**SUPPLIED TEXT**
.....

GPUs based on the Pascal GPU architecture and later GPU architectures support ECC memory with NVIDIA vGPU. To determine whether ECC memory is enabled for a GPU, run nvidia-smi -q for the GPU.

Tesla M60 and M6 GPUs support ECC memory when used without GPU virtualization, but NVIDIA vGPU does not support ECC memory with these GPUs. In graphics mode, these GPUs are supplied with ECC memory disabled by default.

Some hypervisor software versions do not support ECC memory with NVIDIA vGPU.

If you are using a hypervisor software version or GPU that does not support ECC memory with NVIDIA vGPU and ECC memory is enabled, NVIDIA vGPU fails to start. In this situation, you must ensure that ECC memory is disabled on all GPUs if you are using NVIDIA vGPU.

3.4.1. Disabling ECC Memory

If ECC memory is unsuitable for your workloads but is enabled on your GPUs, disable it. You must also ensure that ECC memory is disabled on all GPUs if you are using NVIDIA vGPU with a hypervisor software version or a GPU that does not support ECC memory with NVIDIA vGPU. If your hypervisor software version or GPU does not support ECC memory and ECC memory is enabled, NVIDIA vGPU fails to start.

Where to perform this task depends on whether you are changing ECC memory settings for a physical GPU or a vGPU.

  • For a physical GPU, perform this task from the hypervisor host.
  • For a vGPU, perform this task from the VM to which the vGPU is assigned.
    Note: ECC memory must be enabled on the physical GPU on which the vGPUs reside.
Before you begin, ensure that NVIDIA Virtual GPU Manager is installed on your hypervisor. If you are changing ECC memory settings for a vGPU, also ensure that the NVIDIA vGPU software graphics driver is installed in the VM to which the vGPU is assigned.
  1. Use nvidia-smi to list the status of all physical GPUs or vGPUs, and check for ECC noted as enabled.
    # nvidia-smi -q
    
    ==============NVSMI LOG==============
    
    Timestamp                           : Mon May 23 18:36:45 2022
    Driver Version                      : 510.73.06 
    
    Attached GPUs                       : 1
    GPU 0000:02:00.0
    
    [...]
    
        Ecc Mode
            Current                     : Enabled
            Pending                     : Enabled
    
    [...]
  2. Change the ECC status to off for each GPU for which ECC is enabled.

.....

**DATASET ENTRIES**
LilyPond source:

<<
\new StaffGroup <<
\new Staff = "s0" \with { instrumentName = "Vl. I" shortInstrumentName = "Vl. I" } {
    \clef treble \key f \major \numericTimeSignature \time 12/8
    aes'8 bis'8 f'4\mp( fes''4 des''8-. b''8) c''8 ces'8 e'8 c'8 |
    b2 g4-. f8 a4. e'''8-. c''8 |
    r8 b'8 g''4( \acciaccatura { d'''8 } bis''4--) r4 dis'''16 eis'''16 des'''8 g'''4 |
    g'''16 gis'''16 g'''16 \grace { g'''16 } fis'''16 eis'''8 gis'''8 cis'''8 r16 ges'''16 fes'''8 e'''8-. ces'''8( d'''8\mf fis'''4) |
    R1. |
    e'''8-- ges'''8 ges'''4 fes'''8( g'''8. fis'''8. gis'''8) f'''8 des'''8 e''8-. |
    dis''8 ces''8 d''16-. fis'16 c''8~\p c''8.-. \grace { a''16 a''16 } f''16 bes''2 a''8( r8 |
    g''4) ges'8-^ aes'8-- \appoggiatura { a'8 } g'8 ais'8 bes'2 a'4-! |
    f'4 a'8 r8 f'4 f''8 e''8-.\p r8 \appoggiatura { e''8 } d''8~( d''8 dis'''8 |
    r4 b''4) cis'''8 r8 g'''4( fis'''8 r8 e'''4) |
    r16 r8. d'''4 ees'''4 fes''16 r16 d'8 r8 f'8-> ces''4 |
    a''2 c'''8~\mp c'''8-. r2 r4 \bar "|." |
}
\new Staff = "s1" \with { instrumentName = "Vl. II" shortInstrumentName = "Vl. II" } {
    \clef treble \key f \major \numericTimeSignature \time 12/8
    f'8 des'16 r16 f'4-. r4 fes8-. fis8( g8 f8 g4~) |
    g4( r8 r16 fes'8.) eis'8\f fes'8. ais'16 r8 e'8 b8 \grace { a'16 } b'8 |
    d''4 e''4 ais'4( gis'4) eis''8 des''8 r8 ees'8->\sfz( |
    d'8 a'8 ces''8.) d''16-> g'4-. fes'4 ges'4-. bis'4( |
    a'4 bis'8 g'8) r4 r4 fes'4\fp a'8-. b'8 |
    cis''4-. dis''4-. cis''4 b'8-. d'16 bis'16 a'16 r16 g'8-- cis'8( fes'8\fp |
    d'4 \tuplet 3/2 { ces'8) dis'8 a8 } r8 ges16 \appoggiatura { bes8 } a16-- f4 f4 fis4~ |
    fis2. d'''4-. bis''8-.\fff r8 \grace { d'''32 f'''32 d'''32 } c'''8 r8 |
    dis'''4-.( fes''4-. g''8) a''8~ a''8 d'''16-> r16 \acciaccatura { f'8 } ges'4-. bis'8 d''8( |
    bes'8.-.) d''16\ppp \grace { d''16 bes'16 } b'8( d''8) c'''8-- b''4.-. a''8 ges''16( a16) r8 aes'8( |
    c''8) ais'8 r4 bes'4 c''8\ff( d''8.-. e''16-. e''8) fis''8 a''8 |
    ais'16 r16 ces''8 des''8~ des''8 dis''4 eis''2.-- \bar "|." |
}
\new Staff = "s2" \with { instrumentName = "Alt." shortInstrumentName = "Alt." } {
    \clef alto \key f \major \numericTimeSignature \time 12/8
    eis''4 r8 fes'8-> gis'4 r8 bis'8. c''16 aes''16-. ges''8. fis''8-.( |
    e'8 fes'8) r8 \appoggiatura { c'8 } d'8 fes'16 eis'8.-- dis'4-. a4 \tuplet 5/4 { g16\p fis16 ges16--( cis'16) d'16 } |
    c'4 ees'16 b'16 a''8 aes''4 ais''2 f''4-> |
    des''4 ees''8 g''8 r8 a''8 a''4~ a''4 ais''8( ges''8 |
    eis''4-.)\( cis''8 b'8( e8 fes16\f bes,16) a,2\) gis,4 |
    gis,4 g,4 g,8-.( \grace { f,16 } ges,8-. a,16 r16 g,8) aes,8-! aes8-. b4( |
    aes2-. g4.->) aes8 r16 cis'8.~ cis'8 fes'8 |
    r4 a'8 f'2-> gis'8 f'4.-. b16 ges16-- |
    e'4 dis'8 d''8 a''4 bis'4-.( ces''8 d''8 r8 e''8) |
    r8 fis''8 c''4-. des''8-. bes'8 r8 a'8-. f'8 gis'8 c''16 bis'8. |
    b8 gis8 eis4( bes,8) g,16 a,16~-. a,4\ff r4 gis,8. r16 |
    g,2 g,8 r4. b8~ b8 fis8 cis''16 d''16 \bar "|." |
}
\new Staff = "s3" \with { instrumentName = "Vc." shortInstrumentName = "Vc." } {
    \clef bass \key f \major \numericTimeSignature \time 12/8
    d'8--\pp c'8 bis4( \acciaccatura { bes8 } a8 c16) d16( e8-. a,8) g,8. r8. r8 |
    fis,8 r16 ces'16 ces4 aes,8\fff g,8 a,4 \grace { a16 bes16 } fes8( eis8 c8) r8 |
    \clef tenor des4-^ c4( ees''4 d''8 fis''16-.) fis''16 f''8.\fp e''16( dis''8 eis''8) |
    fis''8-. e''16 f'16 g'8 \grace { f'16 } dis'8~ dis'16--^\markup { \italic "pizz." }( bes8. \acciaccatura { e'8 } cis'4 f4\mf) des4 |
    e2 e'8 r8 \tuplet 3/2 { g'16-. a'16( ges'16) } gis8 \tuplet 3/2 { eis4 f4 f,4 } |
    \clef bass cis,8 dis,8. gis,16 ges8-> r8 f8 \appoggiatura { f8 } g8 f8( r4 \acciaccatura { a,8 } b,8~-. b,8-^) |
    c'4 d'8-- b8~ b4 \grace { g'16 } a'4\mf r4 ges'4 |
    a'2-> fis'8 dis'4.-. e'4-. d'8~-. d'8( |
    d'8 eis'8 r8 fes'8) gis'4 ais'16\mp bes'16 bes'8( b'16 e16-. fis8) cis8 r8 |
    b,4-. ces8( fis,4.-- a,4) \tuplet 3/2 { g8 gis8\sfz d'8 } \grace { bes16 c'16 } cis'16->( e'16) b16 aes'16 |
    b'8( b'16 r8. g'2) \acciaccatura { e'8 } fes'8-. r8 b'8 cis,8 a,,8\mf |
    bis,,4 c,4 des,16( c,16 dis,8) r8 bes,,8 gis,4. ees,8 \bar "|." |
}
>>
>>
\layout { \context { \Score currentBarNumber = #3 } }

.....

**PROBLEM STATEMENT**
Per the ECC memory text, where is ECC memory turned off for a vGPU? The material was taken from a separate source.

**ANSWER BELOW**
From the VM to which the vGPU is assigned.